Problems to work on -
(a) In the Lake Tahoe snowblower thread, how many out of every 10 snowblowers in the Lake Tahoe basin are said to be Hondas?
(b) Write the next part of the Lake Tahoe snowblower thread, picking up after its final line.

Selection -
==================================================

# Lake Tahoe Storms December 2022 Where Honda is King !



## orangputeh (Nov 24, 2016)

After last night I think this deserves it's own thread.

Honda;s working in Lake Tahoe area. Dec 2022. The reason I say Honda is because 8-9 out of 10 snowblowers in the Lake Tahoe basin are Honda's. Not bragging just the facts Jack.









more later.


----------



## orangputeh (Nov 24, 2016)

here...one night.


----------



## orangputeh (Nov 24, 2016)

happy owner showing the Honda he bought from me 3 years ago.


----------



## Big Ed (Feb 10, 2013)

I never saw an all black Honda blower. Or is that a dark blue?
A lot of snow, a lot of blowing.
More to come, huh?


----------



## JJG723 (Mar 7, 2015)

I'm jealous


----------



## orangputeh (Nov 24, 2016)

Big Ed said:


> I never saw an all black Honda blower. Or is that a dark blue?
> A lot of snow, a lot of blowing.
> More to come, huh?





Big Ed said:


> I never saw an all black Honda blower. Or is that a dark blue?
> A lot of snow, a lot of blowing.
> More to come, huh?



ya more to come.

GOT out.


----------



## orangputeh (Nov 24, 2016)

here from member.


----------



## Marty013 (Mar 14, 2014)

wow! :O yeah with that ammount of snow.. my first thaught would be honda and yamaha.. dependable machines to a fault with hydro drive to match the conditions no matter what they are.. ariens also has hydro units available.. but i think they kinda shot themselves in the foot with their rapid track idea.. ground speeds too fast for this type of application i would think.. and before anyone says anything.. i dont think my MTDs would fare too well when snow is over the bucket regurlarly lol


----------



## orangputeh (Nov 24, 2016)

another


----------



## Marty013 (Mar 14, 2014)

==================================================

Data extract -
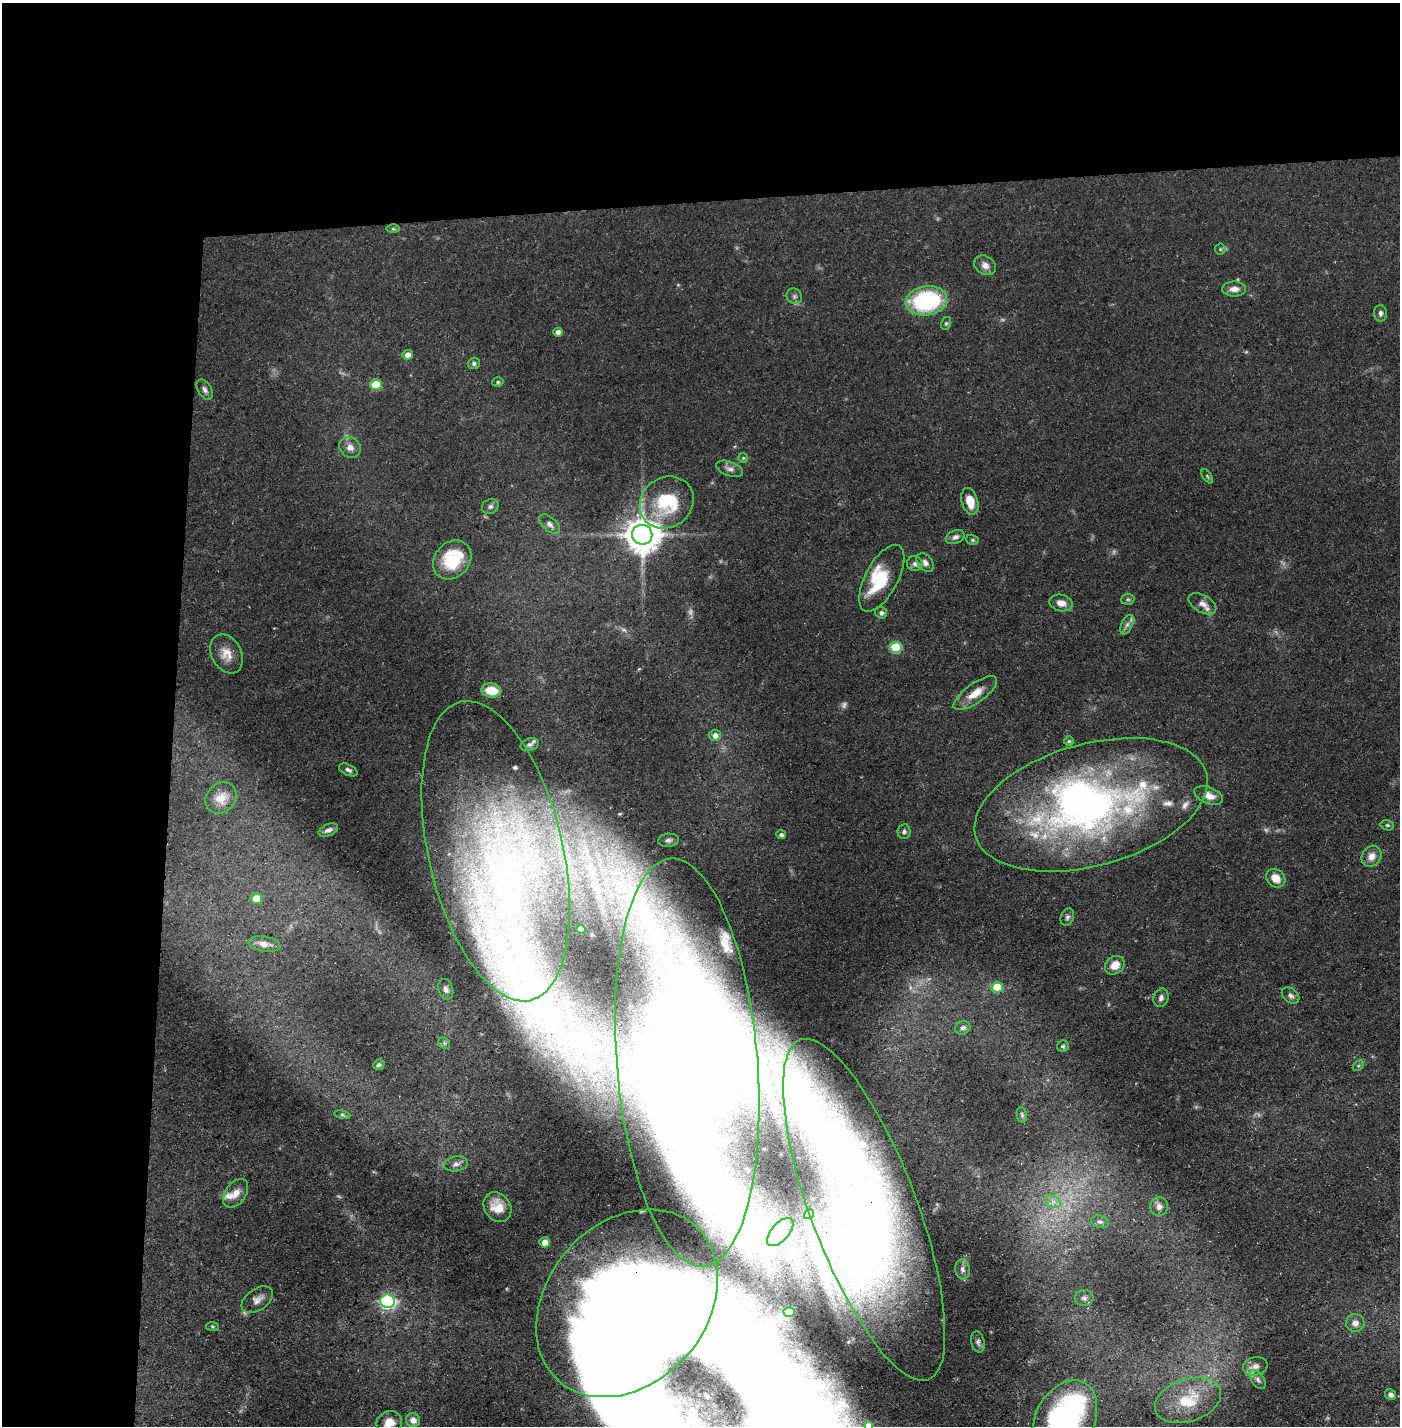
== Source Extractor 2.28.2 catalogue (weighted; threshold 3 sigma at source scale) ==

==================================================

Outputs by task -
(a) 8 to 9 out of 10.

(b)
wow.. how many inches was this? and how many hours start to finish did it take to fall?? and how long did it take to clear out lol


----------



## jherbicide (Oct 14, 2021)

Marty013 said:


> wow.. how many inches was this? and how many hours start to finish did it take to fall?? and how long did it take to clear out lol


And where’s the action videos?


----------



## Marty013 (Mar 14, 2014)

jherbicide said:


> And where’s the action videos?


 yeah yeah.. what he said


----------



## UNDERTAKER (Dec 30, 2013)

* I would just plain out move!!!! Life is to short to deal with that CRAP!! all the time, to BLOODY FREAKING Depressing!*


----------



## PhilThefarmer (Dec 21, 2020)

UNDERTAKER said:


> * I would just plain out move!!!! Life is to short to deal with that CRAP!! all the time, to BLOODY FREAKING Depressing!*


Not if you got the hs 1390 i


----------



## tabora (Mar 1, 2017)

Big Ed said:


> I never saw an all black Honda blower.


Just one of the many G.O.T. specials...








Media added by orangputeh







www.snowblowerforum.com


----------



## orangputeh (Nov 24, 2016)

UNDERTAKER said:


> * I would just plain out move!!!! Life is to short to deal with that CRAP!! all the time, to BLOODY FREAKING Depressing!*


did i already post this one taker?


----------



## orangputeh (Nov 24, 2016)

Truckee cali above Donner Lake


----------



## UNDERTAKER (Dec 30, 2013)

orangputeh said:


> did i already post this one taker?
> View attachment 204685


*Nope!!!*


----------



## Cstanis (Oct 19, 2021)

I suppose 12 inches is a dusting for you


----------



## orangputeh (Nov 24, 2016)

great recent pic of Donner Lake this was taken right off Interstate 80 ( not me ). I used to stop my truck at this wide spot.


----------



## 2badknees (Jan 28, 2017)

I love the sound of the engine chugging as 6 inches of snow pours over the bucket. I work my machines. Keep in mind, I did not say lugging.


----------



## orangputeh (Nov 24, 2016)

typical snow day traffic with chain controls over infamous Donner Summit


----------



## uberT (Dec 29, 2013)

Amazing snow! Be safe.


----------



## orangputeh (Nov 24, 2016)

this morning


----------



## tabora (Mar 1, 2017)

jherbicide said:


> And where’s the action videos?


----------



## orangputeh (Nov 24, 2016)

Practically in my back yard.....


----------



## orangputeh (Nov 24, 2016)

tabora said:


>


Faster than the RR blower pic i posted.


----------



## mikeinri (Mar 16, 2015)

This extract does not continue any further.